SECCIÓN DE TEXTO:
>>>>
En primer término, tal vez sea conveniente no asustarse con la palabra. En el terreno económico el liberalismo, en efecto, ha sido una escuela de pensamiento en constante evolución, de manera que hasta podría hablarse de un permanente “neoliberalismo”. Lo que se llama el “liberalismo clásico” de los padres fundadores -Smith, Malthus, Ricardo, Stuart Mill, todos ellos con matices diferenciadores que enriquecían las ideas básicas-, fue seguido por la tradición “neoclásica”, segmentada en diferentes “escuelas”: la de Lausana (Walras y Pareto); la Inglesa (Jevons y Marshall); y –especialmente- la Austriaca (Menger, Böhm-Bawerk, Von Mises o, posteriormente, Hayek). Asimismo, también sería razonable pensar en el “monetarismo” de Milton Friedman, en la visión sociológica o culturalista de Gary Becker, en el enfoque institucionalista de Douglas North o en el análisis de la fiscalidad de James Buchanan. Si hay, pues, un cuerpo intelectual vivo y pensante, es el de las ideas liberales en el campo económico, como pueden atestiguar una decena de premios Nobel en el último cuarto de siglo, siendo uno de los últimos Amartya Sen, un hindú que desmonta mejor que nadie la falacia de que el desarrollo económico requiere mano fuerte y actitudes autoritarias.
Sin embargo, en el sentido actual de la palabra, el “neoliberalismo”, en realidad, no existe. Se trata de una etiqueta negativa muy hábil, aunque falazmente construida. Es, en la acepción que hoy tiene la palabreja en América Latina, un término de batalla creado por los neopopulistas para descalificar sumariamente a sus enemigos políticos. ¿Quiénes son los neopopulistas? Son la izquierda y la derecha estatistas y adversarias del mercado. El neoliberalismo, pues, es una demagógica invención de los enemigos de la libertad económica –y a veces de la política–, representantes del trasnochado pensamiento estatista, con frecuencia llamado “revolucionario”, acuñada para poder desacreditar cómodamente a sus adversarios atribuyéndoles comportamientos canallescos, actitudes avariciosas y una total indiferencia ante la pobreza y el dolor ajenos. Tan ofensiva ha llegado a ser la palabra, y tan rentable en el terreno de las querellas políticas, que en la campaña electoral que en 1999 se llevó a cabo en Venezuela, el entonces candidato Chávez, hoy flamante presidente, acusó a sus contrincantes de “neoliberales”, y éstos, en lugar de llamarle “fascista” o “gorila” al militar golpista, epítetos que se ganara a pulso con su sangrienta intentona cuartelera de 1992, respondieron diciéndole que el neoliberal era él.
<<<<
DATOS PROPORCIONADOS:
>>>>
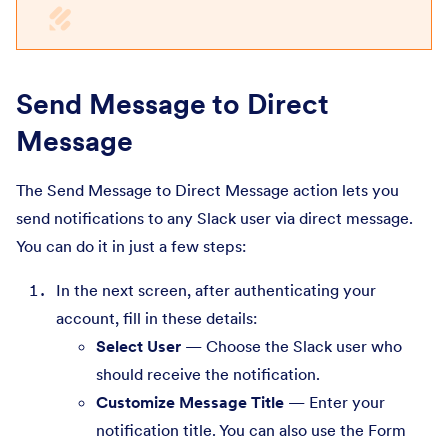
Send Message to Direct
Message
The Send Message to Direct Message action lets you
send notifications to any Slack user via direct message.
You can do it in just a few steps:
In the next screen, after authenticating your
account, fill in these details:
Select User
— Choose the Slack user who
should receive the notification.
Customize Message Title
— Enter your
notification title. You can also use the Form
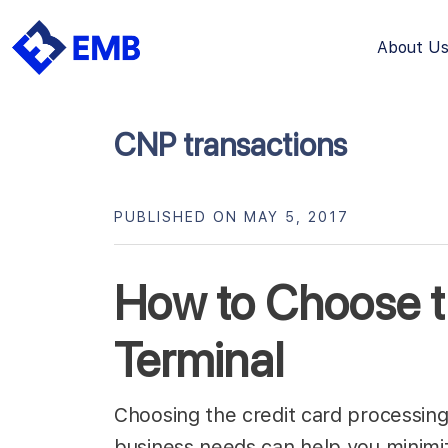
About U
Skip
to
content
CNP transactions
PUBLISHED ON MAY 5, 2017
How to Choose t
Terminal
Choosing the credit card processing t
business needs can help you minimiz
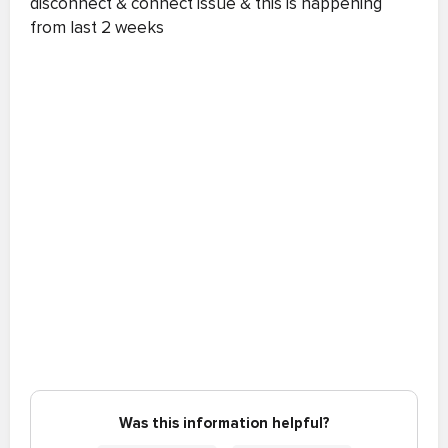
disconnect & connect issue & this is happening
from last 2 weeks
Was this information helpful?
<<<<
TRABAJO PEDIDO: Traduce al inglés esta oración del texto sobre el neoliberalismo: «Se trata de una etiqueta negativa muy hábil, aunque falazmente construida.» Respóndase únicamente con lo que dice el texto.

ESPACIO DE RESPUESTA: It is a very clever, though fallaciously constructed, negative label.